The details of this thesis report are confined to integer benchmark suit because they are helpful for CPU designers and researchers. This report presents detailed analysis of SPEC CPU 2000 integer benchmarks running on ARM v8A processors and showcases the important characteristics of workloads. We compare performance of 32-bit and 64-bit architecture with the help of SPEC CPU2000 integer benchmarks and identify the key performance behaviour of various workloads.

Single platform is able to provide an environment to run 32-bit code and 64-bit code. It will be good to find out the major benefits of upgrading to 64-bit. The aim is to analyse the performance of a particular set of popular applications in these modes.

New devices that are being manufactured in recent times are coming with integrated Wi-Fi chip to communicate with other devices. In coming future, there will be plethora of electronics devices that can be controlled over internet forming an eco-system named Internet of Thing. In this scenario, existing devises may fall back in race of inventions. But to bring such devices in the same harmony, there is need of a utility which can allow them to communicate and exchange data with other devices. This can be done for the devices which are already having microcontrollers embedded in them with the help of serial to Wi-Fi converter. Serial to Wi-Fi converter is a module that provides WLAN connectivity to other microcontroller based systems. A host microcontroller can communicate with this module over UART interface. The communication happens with the use of simple ASCII text based communication.

### **1.4** Thesis Organization

The rest of the thesis organized as follows.

**Chapter 2** deals with brief description of ARM v8-A architecture, some of its features, some details about SPEC CPU2000 Integer Benchmarks, Cortex-M3 features, serial to wi-fi converter application and wi-fi power measurement techniques.

**Chapter 3** deals with the measurement set-up and the technique used for performance analysis of ARM v8-A architecture and performance analysis of Cortex-M3 used in an IoT application.

**Chapter 4** deals with the performance analysis of ARM v8-A architecture based on performance metrics and performance analysis of Cortex-M3 for the power consumption in various wi-fi modes.

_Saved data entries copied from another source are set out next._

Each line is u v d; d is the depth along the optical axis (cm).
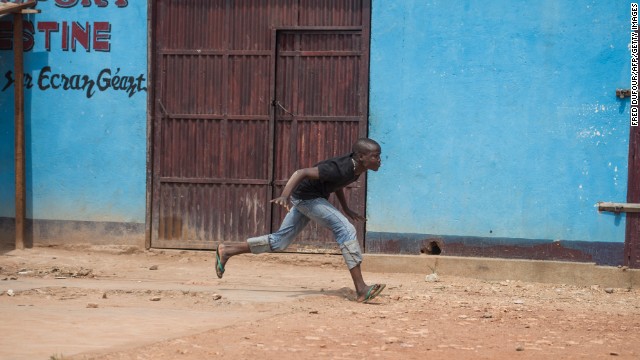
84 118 1062
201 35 1048
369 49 1012
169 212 1057
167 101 1056
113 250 1055
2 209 1073
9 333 559
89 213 1062
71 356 492
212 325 619
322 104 1028
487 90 990
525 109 984
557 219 981
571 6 973
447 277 973
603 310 785
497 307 765
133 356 504
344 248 755
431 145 1002
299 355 526
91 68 1059
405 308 738
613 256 972
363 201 1014
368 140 746
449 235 999
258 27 1037
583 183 976
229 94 1045
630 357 558
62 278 898
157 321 627
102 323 609
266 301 746
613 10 966
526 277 970
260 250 777
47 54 1066
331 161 741
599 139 973
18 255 1023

**Chapter 5** deals with the individual benchmark performance characterization giving analysis of five benchmarks which have shown remarkable performance variation between 64-bit mode and 32-bit mode.

**Chapter 6** gives analysis summary of performance analysis of ARM v8-A architecture and points out some common benefits and some potential pitfalls of moving to 64-bit environment. Also summary of performance in terms of power consumption of cortex-M3 micro-controller used for IoT application is mentioned.

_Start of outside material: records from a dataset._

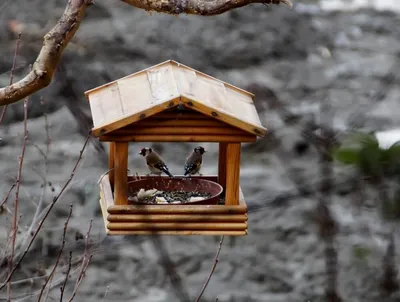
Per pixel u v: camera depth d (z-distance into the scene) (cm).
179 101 563
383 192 448
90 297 1101
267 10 2036
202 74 641
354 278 1044
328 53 1925
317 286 1153
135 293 1119
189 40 1834
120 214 591
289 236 1253
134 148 1423
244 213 599
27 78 455
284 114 1050
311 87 1717
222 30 1905
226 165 620
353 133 454
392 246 598
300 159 1377
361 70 1816
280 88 1692
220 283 1149
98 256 1191
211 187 671
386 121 1458
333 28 2075
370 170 439
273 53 1884
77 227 1080
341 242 1050
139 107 574
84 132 832
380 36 2080
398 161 433
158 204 597
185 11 466
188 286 1146
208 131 580
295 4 2172
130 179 691
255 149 1447
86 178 1159
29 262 908
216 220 596
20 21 1606
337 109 1526
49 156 1323
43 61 454
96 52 1577
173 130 576
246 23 1970
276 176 1334
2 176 1254
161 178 682
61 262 823
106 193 634
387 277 591
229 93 632
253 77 1755
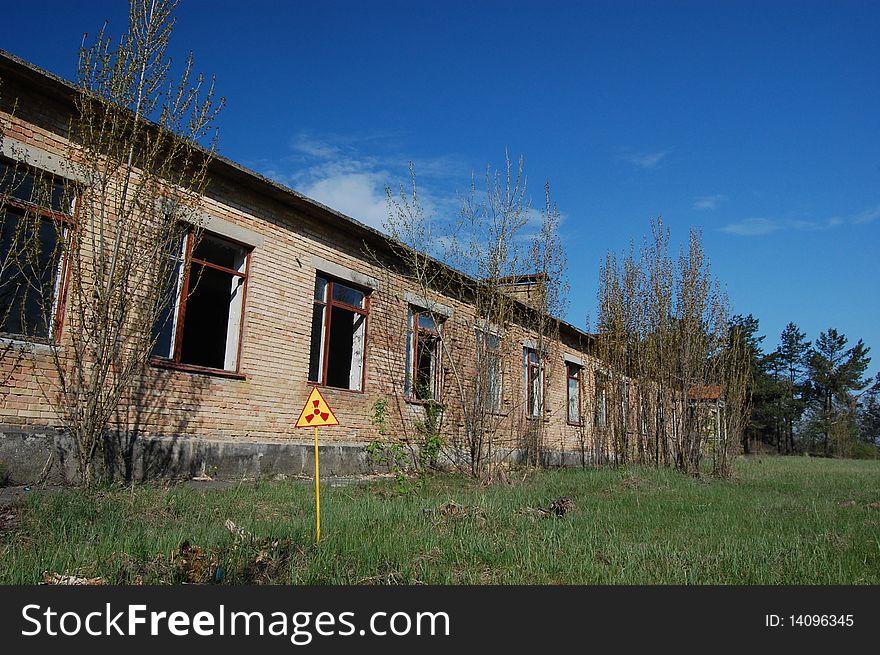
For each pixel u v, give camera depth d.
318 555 6.11
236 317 12.65
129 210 10.10
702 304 20.06
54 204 9.93
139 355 10.27
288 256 13.67
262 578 5.55
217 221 12.20
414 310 17.44
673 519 9.09
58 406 9.57
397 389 16.27
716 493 12.99
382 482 12.73
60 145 9.97
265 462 12.61
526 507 9.78
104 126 9.89
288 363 13.38
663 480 15.67
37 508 7.23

Chapter 7 gives various test scenarios that are necessary to check the functionality of serial to wi-fi converter application.

Chapter 8 concludes this report regarding performance analysis.

## Chapter 2

## Literature Survey

This chapter gives the brief overview of ARM v8-A Architecture and its evolution from its earlier versions and this chapter also explains about cortex M3 microcontroller. The ARM architecture is Reduced Instruction Set Computer (RISC) architecture. Since some recent years, there is tremendous increase in number of various smart phones and tablets. Because of this increase, ARM processors are becoming very popular. The main reason behind this is reduction in costs and higher power efficiency.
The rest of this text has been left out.